*What this task involves:* From the line containing "Sanidad nombra a Mónica Hernández y" down to the line containing "08 de noviembre de 2019" in the records below, reproduce every line exactly, ends included, and omit all others.

*Recorded data:*
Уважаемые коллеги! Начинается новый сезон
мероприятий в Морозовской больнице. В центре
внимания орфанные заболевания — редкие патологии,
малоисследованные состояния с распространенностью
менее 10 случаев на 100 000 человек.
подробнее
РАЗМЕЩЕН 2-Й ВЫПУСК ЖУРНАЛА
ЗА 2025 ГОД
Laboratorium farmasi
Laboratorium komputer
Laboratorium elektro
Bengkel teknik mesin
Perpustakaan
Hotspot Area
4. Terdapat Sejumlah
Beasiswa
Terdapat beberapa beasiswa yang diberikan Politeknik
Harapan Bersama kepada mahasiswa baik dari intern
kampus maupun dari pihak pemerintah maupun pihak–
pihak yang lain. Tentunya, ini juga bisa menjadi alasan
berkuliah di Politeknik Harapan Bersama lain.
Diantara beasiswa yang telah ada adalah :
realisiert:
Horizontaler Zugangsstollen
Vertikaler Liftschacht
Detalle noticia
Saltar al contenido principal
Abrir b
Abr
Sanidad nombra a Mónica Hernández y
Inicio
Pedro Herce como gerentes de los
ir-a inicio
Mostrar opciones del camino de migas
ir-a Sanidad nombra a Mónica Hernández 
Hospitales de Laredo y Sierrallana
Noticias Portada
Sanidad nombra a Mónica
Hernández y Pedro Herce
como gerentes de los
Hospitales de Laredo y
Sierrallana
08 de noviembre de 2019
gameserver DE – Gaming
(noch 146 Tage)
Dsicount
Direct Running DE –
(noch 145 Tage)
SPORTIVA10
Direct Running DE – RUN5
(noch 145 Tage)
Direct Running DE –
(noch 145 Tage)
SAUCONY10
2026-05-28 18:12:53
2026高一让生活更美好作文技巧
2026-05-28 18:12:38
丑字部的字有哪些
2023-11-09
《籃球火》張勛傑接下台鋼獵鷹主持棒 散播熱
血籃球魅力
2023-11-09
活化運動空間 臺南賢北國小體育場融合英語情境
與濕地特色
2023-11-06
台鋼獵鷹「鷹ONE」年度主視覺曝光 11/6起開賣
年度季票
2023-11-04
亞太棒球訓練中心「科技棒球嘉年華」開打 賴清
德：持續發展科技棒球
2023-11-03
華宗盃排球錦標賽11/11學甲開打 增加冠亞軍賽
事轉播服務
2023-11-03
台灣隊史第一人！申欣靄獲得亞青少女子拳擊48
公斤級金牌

*Response area:*
Sanidad nombra a Mónica Hernández y
Inicio
Pedro Herce como gerentes de los
ir-a inicio
Mostrar opciones del camino de migas
ir-a Sanidad nombra a Mónica Hernández 
Hospitales de Laredo y Sierrallana
Noticias Portada
Sanidad nombra a Mónica
Hernández y Pedro Herce
como gerentes de los
Hospitales de Laredo y
Sierrallana
08 de noviembre de 2019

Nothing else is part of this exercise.